Police have made sex workers—and people they suspect of being sex workers—afraid to carry condoms by harassing them and using condoms as evidence of crimes. robertelyov / flickr

[A] 22‐year‐old respondent who identified as black, Puerto Rican and gender non‐conforming told the interviewer: “I was going for a walk in Prospect Park; the cops frisked me and asked me to remove stuff from my pockets.” The cops took two condoms without arresting the respondent or explaining why they had taken the condoms. The respondent then reported: “I went about my business, luckily I had condoms in my Altoids box or I’d have to have raw sex. […] I have to make money regardless.” This respondent reported that police had confiscated their condoms seven times in the last year. (Public Health Crisis, a report from the PROS Network)

This story is illustrative of the gender-based violence that police regularly commit against individuals who are in, or are thought to be in, the sex trades around the world. Oppositional sexism, the prejudice against femininity that affects women as well as gender non-conforming feminine people, is at the root of the policies that criminalize the actions of sex workers, at the expense of public health and safety.

Police around the world often target individuals in the sex trades and gender non-conforming people by using the possession of condoms as evidence of various prostitution-related crimes. The condoms-as-evidence practice leads to targeted populations being afraid to carry condoms, which is deeply concerning, since they are often most at risk of contracting sexually transmitted infections. To combat this violence and promote safer sex, we must stop the use of condoms as evidence by both police and prosecutors.

A study released last year by the Open Society Foundations found that 80 percent of South African sex workers reported police intimidation and harassment, while 45 percent said they were reluctant to carry condoms. In Zimbabwe, 85 percent of sex workers said they had been extorted by police. In Namibia, 50 percent of respondents said police destroyed their condoms, and 75 percent of those individuals who then engaged in sex work had unprotected sex. Though the problems vary in severity by country, the survey results demonstrate a pattern of state-based attacks on individuals in the sex trade via the use of condoms as evidence.
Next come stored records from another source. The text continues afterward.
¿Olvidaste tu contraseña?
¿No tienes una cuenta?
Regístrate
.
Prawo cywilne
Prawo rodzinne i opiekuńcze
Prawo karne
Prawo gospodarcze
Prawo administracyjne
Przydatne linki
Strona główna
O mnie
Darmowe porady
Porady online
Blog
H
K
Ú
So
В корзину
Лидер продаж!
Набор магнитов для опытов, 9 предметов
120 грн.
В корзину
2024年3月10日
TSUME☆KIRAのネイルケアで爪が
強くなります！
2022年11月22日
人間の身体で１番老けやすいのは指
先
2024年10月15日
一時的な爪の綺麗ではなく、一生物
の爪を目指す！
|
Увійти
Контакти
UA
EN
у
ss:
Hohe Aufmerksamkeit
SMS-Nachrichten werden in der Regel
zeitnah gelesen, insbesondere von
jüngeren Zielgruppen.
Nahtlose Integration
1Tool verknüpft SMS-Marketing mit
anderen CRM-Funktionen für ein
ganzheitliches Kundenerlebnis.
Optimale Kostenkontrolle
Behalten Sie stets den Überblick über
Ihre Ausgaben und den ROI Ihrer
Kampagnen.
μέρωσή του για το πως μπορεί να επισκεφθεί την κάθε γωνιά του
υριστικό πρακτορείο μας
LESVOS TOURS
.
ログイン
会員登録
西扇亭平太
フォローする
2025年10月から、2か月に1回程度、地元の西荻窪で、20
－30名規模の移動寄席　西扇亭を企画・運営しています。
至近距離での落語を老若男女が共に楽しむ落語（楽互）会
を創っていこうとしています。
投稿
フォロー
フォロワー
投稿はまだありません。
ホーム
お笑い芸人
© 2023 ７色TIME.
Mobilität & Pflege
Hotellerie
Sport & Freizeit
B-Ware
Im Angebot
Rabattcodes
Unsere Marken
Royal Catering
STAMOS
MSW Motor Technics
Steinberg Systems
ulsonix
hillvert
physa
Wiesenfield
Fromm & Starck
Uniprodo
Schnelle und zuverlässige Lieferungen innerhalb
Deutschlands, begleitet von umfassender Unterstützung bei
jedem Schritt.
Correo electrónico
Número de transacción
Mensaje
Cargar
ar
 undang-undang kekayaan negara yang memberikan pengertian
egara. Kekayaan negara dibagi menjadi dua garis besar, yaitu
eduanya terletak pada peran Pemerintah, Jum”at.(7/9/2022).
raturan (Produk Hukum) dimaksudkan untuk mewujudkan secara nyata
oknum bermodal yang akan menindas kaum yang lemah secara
In 2011, the PROS Network conducted a survey of individuals in the sex trade in New York City to gather information on the New York Police Department (NYPD)’s use of condoms as evidence. Nearly 43 percent of respondents said they had had condoms confiscated, and an alarming 20 percent of those individuals later engaged in sex work without using a condom. “I’m damned if I do, I’m damned if I don’t,” said the same 22-year-old respondent quoted above. “I don’t want to get any disease, but I do want to make my money …. Why do they take your condoms? Do they want us to die? Do they want us to get something?” This respondent was just one of many gender non-conforming people and transgender women who reported being targeted for harassment by the NYPD, with condom possession used as justification. Seventy-five percent of transgender women and people with a gender identity other than female or male reported that fear of the police had caused them not to carry condoms.

But as a recent report from Make the Road New York demonstrates, the use of condoms as evidence affects more than just individuals in the sex trade. Although none of the transgender and gender non-conforming respondents in the Make the Road survey reported being sex workers, 59 percent of them said they were stopped by police because they were profiled as sex workers. Not only are transgender women at higher risk for being stopped—46 percent of transgender respondents said they had been physically abused by police in some manner. These respondents were mostly people of color and all lived in the Jackson Heights area of Queens, revealing how their class, race, and gender identity make them targets for police violence.

The Red Umbrella Project is working to expand the narrow, problematic focus on violence within the sex trade by showing how institutions and policies are often the cause of gender-based violence—a term that is preferable to “violence against women,” since many of the individuals who are most vulnerable to violence arising from oppositional sexism are not women-identifying. We need to change the discourse surrounding sex work from one in which we only acknowledge violence committed by promoters (traffickers and pimps) and clients to one that recognizes harassment and violence perpetrated by the police.

Individuals in the sex trades need liberation from policies that facilitate gender-based violence against them. To that end, the Red Umbrella Project is also working with a coalition of advocacy groups to promote legislation in New York that would prevent police and prosecutors from using condoms as evidence, helping curb state-sanctioned, gender-based violence.